- [Data records]
----
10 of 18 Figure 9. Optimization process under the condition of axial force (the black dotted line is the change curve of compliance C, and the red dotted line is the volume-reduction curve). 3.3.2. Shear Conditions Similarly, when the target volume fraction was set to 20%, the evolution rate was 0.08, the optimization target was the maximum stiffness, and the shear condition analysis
----
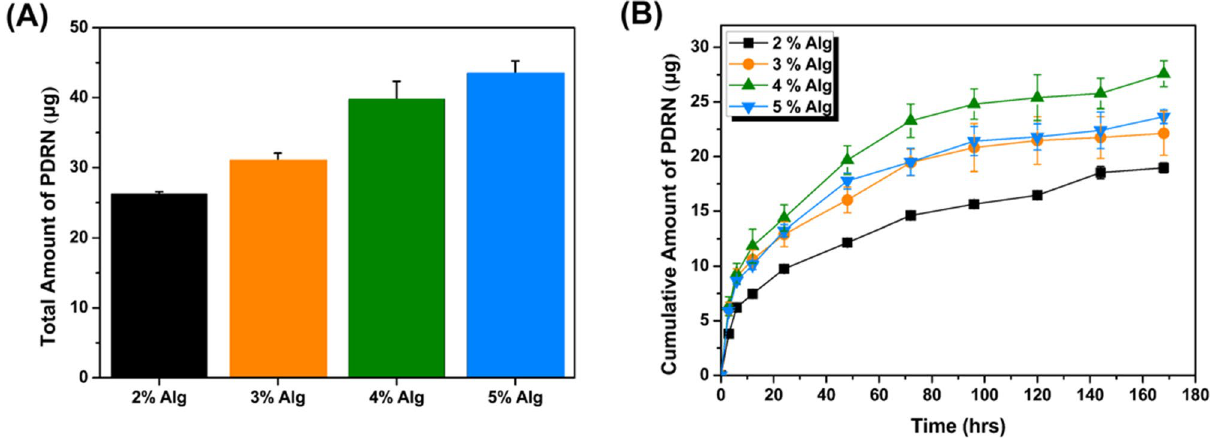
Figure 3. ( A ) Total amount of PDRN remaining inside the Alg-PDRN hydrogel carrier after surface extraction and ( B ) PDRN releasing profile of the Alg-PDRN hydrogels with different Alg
----
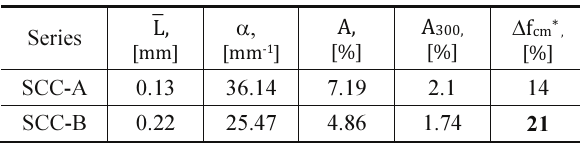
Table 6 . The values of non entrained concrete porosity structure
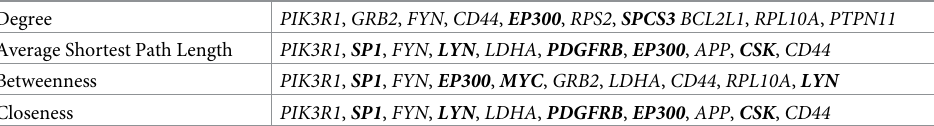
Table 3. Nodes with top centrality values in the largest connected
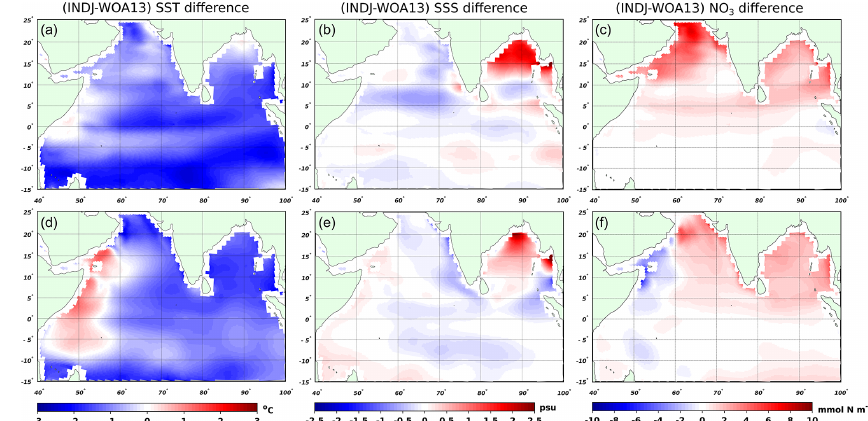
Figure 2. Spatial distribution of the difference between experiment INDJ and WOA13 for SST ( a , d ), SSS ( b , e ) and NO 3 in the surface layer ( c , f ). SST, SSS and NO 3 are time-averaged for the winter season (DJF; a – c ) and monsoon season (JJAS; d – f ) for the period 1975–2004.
----
- [Your assignment] Search the entries above for the string "Table". Copy each line in which it appears.

- [Response to this exercise]
Table 6 . The values of non entrained concrete porosity structure
Table 3. Nodes with top centrality values in the largest connected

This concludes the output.